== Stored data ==
________________________________________

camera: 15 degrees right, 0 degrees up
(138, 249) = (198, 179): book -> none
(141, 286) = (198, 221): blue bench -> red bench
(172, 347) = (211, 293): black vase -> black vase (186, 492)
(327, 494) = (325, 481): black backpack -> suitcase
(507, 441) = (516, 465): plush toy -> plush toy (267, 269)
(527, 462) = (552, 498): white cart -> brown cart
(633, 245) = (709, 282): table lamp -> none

________________________________________

== EXERCISE GOAL ==
Word for word, write out all the lines shown above.

== RESPONSE AREA ==
camera: 15 degrees right, 0 degrees up
(138, 249) = (198, 179): book -> none
(141, 286) = (198, 221): blue bench -> red bench
(172, 347) = (211, 293): black vase -> black vase (186, 492)
(327, 494) = (325, 481): black backpack -> suitcase
(507, 441) = (516, 465): plush toy -> plush toy (267, 269)
(527, 462) = (552, 498): white cart -> brown cart
(633, 245) = (709, 282): table lamp -> none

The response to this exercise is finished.